▸ EXERCISE TEXT:
****

Polymorphism
Virtual Functions
Abstract Classes
Polymorphism stands for multiple forms
It is one of the main aspects of the Object-Oriented Paradigm
It allows the "same" operation to be performed differently depending on the type of object
Imagine that we have an array of pointers to objects of different classes
Polymorphism means that, the same function call, applied to different elements of this array, will result in a different method being called
Polymorphism is hampered in C++, because it resolves function calls during compile time
I.e., each function call in your source code is mapped to the function definition before the application starts
This process is called early-binding
#include <iostream>
const int N = 3;
class Animal
{
public:
void speak() const
{
std::cout << "Animal sound!" << std::endl;
}
};
class Dog : public Animal
{
public:
void speak() const
{
std::cout << "Woof!" << std::endl;
}
};
class Cat : public Animal
{
public:
void speak() const
{
std::cout << "Meow!" << std::endl;
}
};
void speak(const Animal &animal)

****

Images with pose keypoints:
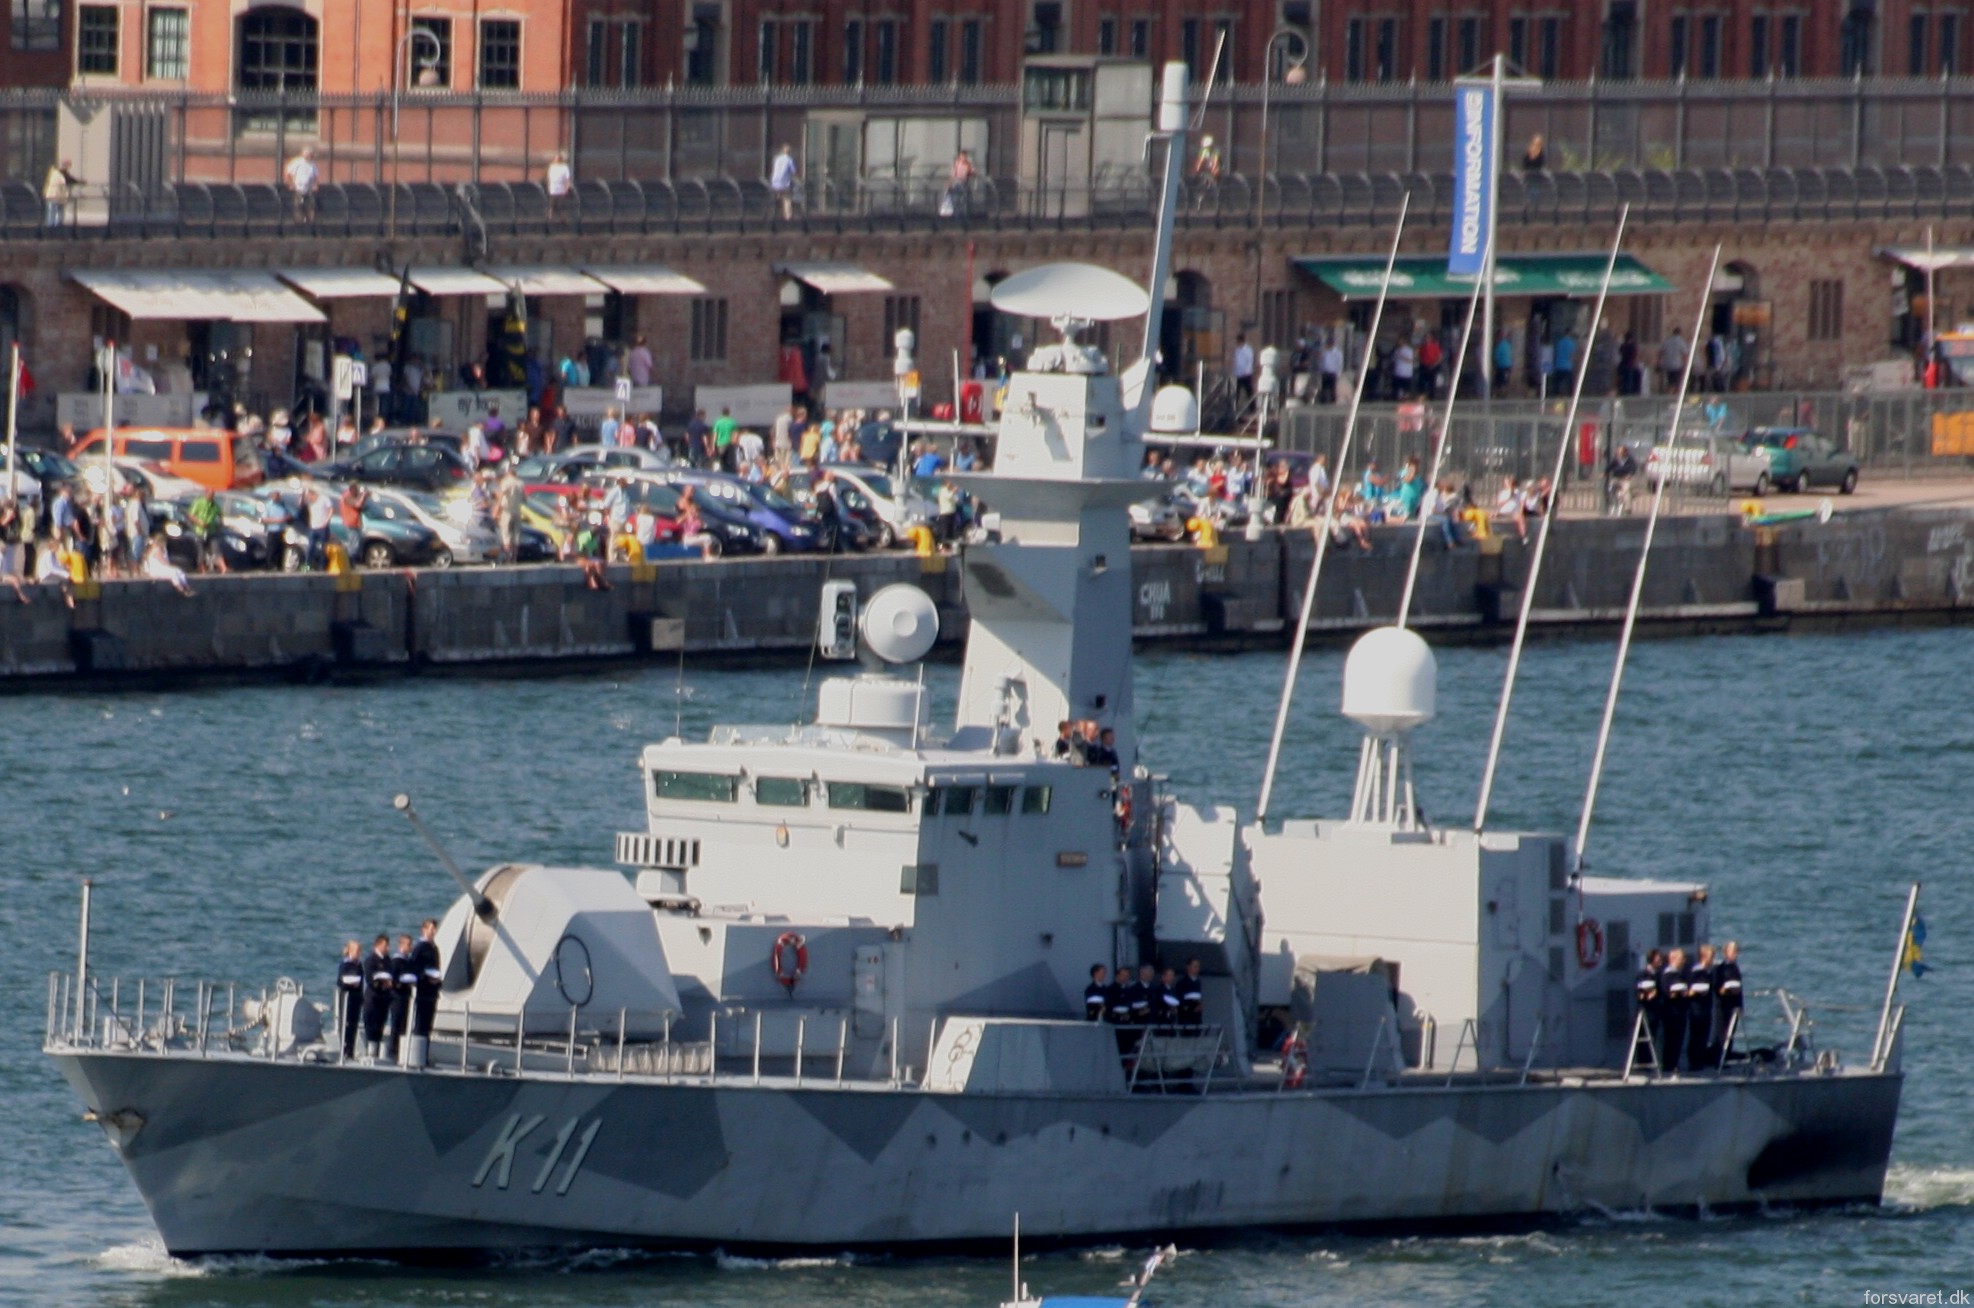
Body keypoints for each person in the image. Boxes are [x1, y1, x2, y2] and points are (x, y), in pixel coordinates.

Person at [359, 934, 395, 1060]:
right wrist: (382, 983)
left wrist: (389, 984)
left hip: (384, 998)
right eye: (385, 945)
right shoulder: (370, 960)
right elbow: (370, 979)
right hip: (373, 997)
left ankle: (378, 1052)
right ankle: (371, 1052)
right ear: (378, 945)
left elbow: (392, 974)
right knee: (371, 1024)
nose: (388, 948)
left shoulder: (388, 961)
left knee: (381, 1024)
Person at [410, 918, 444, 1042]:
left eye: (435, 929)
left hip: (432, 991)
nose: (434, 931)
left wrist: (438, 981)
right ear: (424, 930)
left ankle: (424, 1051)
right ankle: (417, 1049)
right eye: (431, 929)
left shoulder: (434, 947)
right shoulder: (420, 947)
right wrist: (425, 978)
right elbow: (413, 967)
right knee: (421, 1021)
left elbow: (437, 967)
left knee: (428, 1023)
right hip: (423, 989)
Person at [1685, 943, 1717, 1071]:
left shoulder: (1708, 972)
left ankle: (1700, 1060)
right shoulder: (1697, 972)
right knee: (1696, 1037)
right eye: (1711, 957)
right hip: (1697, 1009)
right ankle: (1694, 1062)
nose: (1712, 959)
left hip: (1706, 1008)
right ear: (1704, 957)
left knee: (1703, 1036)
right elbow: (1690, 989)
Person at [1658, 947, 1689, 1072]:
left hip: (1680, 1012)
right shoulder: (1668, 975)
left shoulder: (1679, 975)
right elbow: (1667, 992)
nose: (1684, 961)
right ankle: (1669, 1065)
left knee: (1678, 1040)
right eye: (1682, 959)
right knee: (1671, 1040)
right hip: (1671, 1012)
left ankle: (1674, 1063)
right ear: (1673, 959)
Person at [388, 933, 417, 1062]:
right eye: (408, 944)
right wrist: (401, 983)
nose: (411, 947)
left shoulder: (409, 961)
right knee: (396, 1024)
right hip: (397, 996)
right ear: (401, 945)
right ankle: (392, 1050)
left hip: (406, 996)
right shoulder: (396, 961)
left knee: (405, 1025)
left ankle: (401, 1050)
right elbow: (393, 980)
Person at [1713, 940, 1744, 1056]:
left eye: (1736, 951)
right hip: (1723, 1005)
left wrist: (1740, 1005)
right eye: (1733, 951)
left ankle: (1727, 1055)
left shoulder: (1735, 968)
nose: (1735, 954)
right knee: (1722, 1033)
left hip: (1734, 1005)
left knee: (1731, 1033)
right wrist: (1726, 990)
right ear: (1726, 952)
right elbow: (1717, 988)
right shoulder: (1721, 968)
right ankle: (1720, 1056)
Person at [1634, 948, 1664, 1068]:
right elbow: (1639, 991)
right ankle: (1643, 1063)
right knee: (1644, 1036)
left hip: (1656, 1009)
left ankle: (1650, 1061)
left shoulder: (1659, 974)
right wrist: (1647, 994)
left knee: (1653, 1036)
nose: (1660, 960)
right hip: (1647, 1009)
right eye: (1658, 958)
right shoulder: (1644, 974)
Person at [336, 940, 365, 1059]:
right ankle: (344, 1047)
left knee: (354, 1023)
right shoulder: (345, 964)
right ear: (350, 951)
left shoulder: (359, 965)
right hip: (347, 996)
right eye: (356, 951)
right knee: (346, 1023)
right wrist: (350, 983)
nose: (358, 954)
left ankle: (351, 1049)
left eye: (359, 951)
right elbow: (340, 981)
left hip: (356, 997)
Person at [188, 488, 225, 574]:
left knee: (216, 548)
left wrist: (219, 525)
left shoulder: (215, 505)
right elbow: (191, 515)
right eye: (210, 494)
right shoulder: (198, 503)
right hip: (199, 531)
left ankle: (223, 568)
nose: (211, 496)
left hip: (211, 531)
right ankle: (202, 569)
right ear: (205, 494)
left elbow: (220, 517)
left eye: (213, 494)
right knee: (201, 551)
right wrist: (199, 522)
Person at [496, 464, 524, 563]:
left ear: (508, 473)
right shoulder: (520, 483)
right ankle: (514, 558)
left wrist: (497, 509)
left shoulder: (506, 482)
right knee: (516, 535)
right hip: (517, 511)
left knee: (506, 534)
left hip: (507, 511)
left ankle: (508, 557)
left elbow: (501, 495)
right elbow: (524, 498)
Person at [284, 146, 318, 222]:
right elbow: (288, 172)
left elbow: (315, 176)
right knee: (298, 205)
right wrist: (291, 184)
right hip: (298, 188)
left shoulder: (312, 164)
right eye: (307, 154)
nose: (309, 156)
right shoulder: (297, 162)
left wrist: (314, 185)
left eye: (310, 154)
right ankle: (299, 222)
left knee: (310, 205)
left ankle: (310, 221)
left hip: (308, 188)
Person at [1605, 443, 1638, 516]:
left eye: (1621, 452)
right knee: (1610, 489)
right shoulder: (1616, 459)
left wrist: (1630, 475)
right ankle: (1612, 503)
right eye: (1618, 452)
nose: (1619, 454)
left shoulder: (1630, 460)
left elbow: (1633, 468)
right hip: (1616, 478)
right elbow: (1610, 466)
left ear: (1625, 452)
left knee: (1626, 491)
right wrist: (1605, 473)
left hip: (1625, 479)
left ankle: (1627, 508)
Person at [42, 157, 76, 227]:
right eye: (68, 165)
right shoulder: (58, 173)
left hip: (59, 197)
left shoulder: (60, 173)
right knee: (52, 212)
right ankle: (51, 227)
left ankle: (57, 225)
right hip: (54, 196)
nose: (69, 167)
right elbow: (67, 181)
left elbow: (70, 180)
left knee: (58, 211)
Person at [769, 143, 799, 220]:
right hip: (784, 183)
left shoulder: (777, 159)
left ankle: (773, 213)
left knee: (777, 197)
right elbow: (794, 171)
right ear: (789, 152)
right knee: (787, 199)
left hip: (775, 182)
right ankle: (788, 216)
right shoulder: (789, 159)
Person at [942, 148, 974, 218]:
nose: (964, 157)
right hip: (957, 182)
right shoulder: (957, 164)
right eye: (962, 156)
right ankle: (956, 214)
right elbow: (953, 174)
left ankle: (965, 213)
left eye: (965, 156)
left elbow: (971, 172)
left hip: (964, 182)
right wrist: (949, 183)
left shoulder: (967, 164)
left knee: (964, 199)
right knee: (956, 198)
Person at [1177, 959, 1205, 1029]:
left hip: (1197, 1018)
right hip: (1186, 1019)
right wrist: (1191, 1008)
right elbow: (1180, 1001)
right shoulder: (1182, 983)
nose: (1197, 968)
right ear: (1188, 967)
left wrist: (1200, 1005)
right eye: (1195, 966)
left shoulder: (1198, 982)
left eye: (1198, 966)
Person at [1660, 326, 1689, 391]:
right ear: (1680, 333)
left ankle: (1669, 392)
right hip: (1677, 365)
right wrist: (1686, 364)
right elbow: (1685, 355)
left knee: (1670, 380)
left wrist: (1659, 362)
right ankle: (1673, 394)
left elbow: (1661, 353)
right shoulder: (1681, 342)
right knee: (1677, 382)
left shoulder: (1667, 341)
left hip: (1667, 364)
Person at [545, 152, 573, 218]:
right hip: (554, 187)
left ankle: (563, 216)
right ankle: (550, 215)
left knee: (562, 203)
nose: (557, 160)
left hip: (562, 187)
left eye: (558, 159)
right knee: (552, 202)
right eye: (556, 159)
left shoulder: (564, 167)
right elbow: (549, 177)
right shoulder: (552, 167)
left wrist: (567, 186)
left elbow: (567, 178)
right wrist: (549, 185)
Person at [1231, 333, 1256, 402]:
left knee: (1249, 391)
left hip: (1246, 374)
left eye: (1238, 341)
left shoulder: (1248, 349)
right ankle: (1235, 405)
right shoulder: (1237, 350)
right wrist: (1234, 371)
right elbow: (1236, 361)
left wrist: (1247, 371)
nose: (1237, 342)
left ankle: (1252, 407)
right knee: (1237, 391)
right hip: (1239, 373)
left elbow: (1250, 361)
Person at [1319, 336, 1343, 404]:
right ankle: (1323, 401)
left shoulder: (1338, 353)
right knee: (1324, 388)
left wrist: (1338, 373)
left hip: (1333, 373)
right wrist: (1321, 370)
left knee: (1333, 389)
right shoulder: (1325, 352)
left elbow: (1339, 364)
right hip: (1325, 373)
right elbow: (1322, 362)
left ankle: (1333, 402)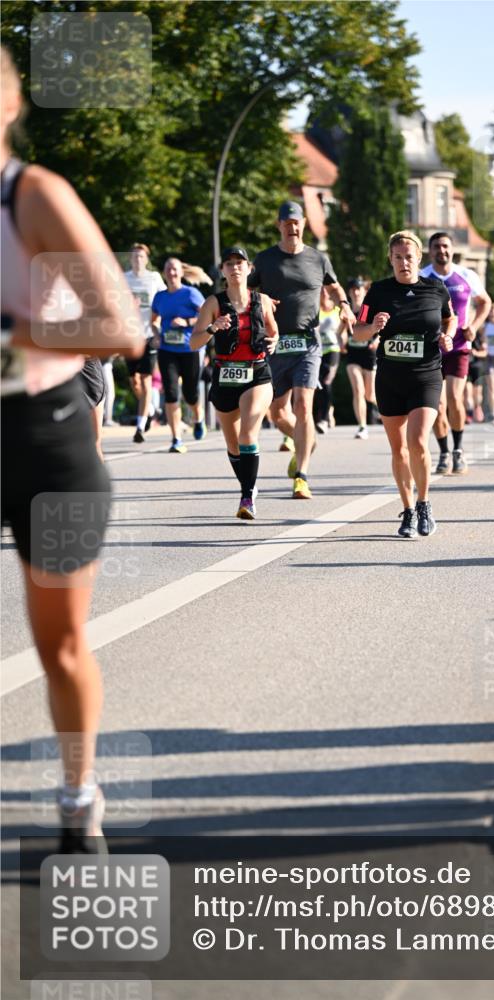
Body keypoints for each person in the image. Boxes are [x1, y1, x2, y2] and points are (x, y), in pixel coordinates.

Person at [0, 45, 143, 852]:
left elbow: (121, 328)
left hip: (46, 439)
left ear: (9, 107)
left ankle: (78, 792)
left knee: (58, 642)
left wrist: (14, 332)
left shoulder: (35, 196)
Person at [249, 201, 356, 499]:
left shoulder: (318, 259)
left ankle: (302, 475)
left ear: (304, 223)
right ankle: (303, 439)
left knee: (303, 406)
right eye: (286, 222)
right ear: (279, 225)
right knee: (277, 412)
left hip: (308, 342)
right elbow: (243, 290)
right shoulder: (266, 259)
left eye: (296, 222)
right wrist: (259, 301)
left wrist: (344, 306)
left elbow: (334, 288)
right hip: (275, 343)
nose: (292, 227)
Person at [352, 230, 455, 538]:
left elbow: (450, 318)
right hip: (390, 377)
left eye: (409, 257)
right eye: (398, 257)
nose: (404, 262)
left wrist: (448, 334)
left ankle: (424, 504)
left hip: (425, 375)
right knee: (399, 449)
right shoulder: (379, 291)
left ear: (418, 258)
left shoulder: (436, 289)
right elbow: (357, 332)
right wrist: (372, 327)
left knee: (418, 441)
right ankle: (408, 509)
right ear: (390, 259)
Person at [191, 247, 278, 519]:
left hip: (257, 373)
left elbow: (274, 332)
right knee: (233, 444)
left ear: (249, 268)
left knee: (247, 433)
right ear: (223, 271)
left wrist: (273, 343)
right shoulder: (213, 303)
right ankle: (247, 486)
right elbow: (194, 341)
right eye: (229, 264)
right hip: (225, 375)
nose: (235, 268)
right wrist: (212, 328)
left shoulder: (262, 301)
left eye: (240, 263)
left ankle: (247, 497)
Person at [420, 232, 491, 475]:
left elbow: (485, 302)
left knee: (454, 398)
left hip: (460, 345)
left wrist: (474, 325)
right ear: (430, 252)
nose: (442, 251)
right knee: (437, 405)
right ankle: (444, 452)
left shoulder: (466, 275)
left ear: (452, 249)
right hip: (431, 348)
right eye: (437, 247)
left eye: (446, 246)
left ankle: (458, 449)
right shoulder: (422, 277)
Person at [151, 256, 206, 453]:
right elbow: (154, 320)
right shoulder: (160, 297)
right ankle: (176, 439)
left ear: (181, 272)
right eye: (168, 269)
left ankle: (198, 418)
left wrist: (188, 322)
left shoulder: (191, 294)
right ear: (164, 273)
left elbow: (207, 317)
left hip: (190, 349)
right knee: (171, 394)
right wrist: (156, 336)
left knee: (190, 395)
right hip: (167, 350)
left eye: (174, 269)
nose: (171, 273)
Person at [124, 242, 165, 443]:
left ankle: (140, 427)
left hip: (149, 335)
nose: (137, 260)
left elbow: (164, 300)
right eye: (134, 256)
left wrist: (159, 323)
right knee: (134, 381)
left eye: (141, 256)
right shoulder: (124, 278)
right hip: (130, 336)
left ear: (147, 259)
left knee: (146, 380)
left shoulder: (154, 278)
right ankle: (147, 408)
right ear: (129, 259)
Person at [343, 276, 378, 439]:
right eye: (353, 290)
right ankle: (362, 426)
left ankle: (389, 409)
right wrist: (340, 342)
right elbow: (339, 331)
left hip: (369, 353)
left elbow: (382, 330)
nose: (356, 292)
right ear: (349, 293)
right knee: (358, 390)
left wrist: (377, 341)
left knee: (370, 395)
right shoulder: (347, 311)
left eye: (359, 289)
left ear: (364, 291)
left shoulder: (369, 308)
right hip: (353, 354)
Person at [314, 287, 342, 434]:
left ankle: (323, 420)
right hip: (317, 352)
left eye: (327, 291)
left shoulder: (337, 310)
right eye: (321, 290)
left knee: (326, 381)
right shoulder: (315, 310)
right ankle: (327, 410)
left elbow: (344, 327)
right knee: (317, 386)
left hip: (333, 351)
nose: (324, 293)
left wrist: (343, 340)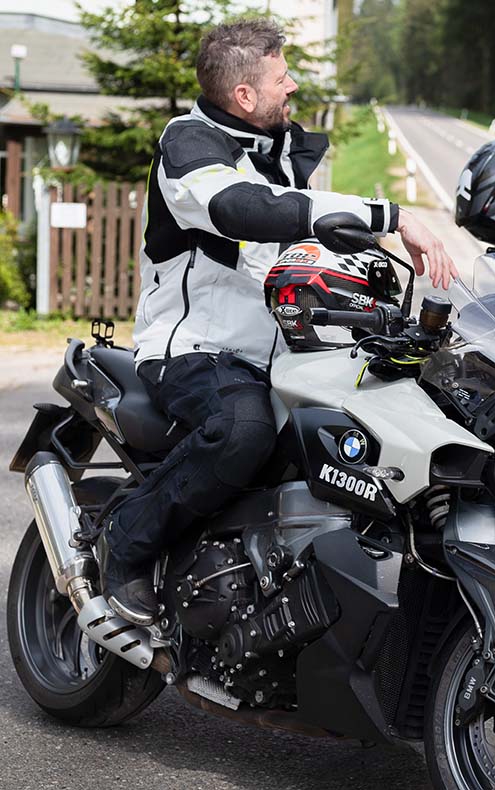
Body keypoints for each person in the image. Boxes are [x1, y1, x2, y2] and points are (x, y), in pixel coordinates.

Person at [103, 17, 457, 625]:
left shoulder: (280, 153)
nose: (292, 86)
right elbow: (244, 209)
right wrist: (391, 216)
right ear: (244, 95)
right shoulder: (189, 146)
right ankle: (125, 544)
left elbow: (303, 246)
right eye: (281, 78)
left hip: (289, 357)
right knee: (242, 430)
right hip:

****

▸ WHAT IS REQUIRED:
Carry the C++ polymorphism notes on from the point where they stop. The entries aren't needed for anything here.

▸ TASK RESULT:
{
animal.speak();
}
int main()
{
Animal *animals[N];
char choice = '\0';
for (int i = 0; i < N; i++)
{
std::cout << "Want to add a dog [d] or cat [c]: ";
std::cin >> choice;
if (choice == 'd')
{
animals[i] = new Dog();
}
else
{
animals[i] = new Cat();
}
}
for (int i = 0; i < N; i++)
{
speak(*animals[i]);
}
for (int i = 0; i < N; i++)
{
delete animals[i];
}
return 0;
}The solution introduced in C++ was to introduce the keyword virtual
It can be applied to functions in a base class
It instructs C++ to implement dynamic dispatch, instead of early-binding
Dynamic dispatch means that the mapping from function call to function definition occurs during run time, based on the type of the object
#include <iostream>
const int N = 3;
class Animal
{
public:
virtual void speak() const
{
std::cout << "Animal sound!" << std::endl;
}
};
class Dog : public Animal
{
public:
void speak() const override
{
std::cout << "Woof!" << std::endl;
}
};
class Cat : public Animal
{
public:
void speak() const override
{
std::cout << "Meow!" << std::endl;
}
};
void speak(const Animal &animal)
{
animal.speak();
}
int main()
{
Animal *animals[N];
char choice = '\0';
for (int i = 0; i < N; i++)
{
std::cout << "Want to add a dog [d] or cat [c]: ";
std::cin >> choice;
if (choice == 'd')
{
animals[i] = new Dog();
}
else
{
animals[i] = new Cat();
}
}
for (int i = 0; i < N; i++)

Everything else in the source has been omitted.